> _Material provided_:
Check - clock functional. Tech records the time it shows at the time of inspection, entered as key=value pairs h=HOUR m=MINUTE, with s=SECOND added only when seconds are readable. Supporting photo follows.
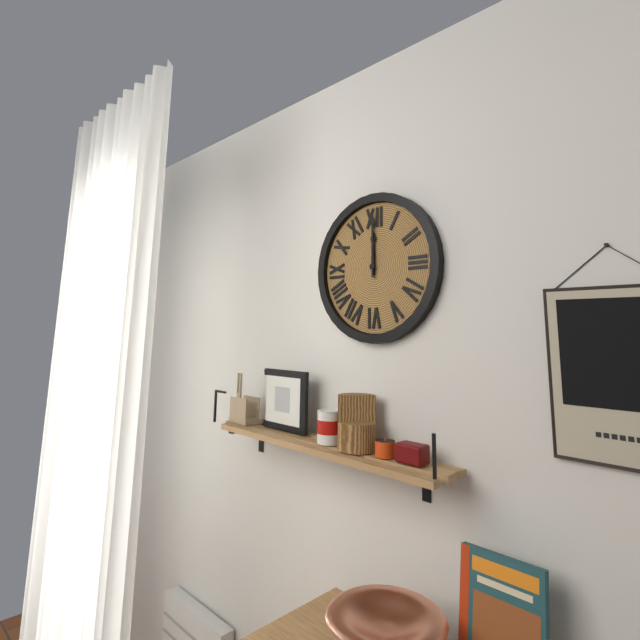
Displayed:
h=12 m=0
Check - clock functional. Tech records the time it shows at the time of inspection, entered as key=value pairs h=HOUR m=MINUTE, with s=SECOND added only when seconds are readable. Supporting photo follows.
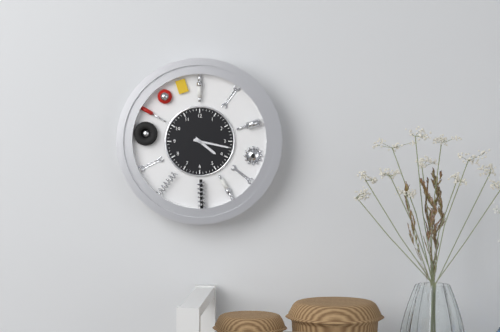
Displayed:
h=4 m=17
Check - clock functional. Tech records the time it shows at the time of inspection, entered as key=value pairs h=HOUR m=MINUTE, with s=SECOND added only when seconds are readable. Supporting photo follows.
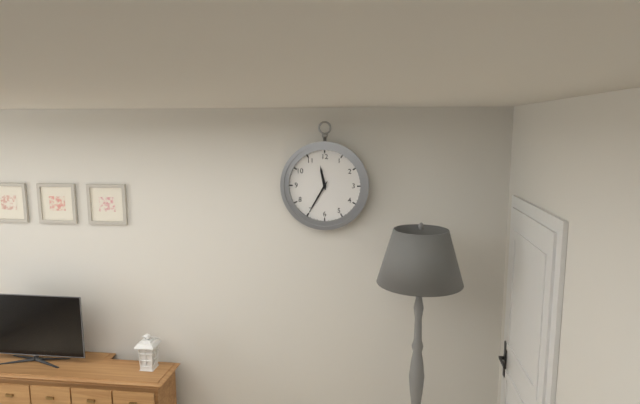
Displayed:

> _Exercise goal_:
Write out all the records again, swapping "Tech" for "Technician" and changing nothing else. Leave the pictures out.

> _Result of the task_:
Check - clock functional. Technician records the time it shows at the time of inspection, entered as key=value pairs h=HOUR m=MINUTE, with s=SECOND added only when seconds are readable. Supporting photo follows.
Displayed:
h=12 m=0
Check - clock functional. Technician records the time it shows at the time of inspection, entered as key=value pairs h=HOUR m=MINUTE, with s=SECOND added only when seconds are readable. Supporting photo follows.
Displayed:
h=4 m=17
Check - clock functional. Technician records the time it shows at the time of inspection, entered as key=value pairs h=HOUR m=MINUTE, with s=SECOND added only when seconds are readable. Supporting photo follows.
Displayed:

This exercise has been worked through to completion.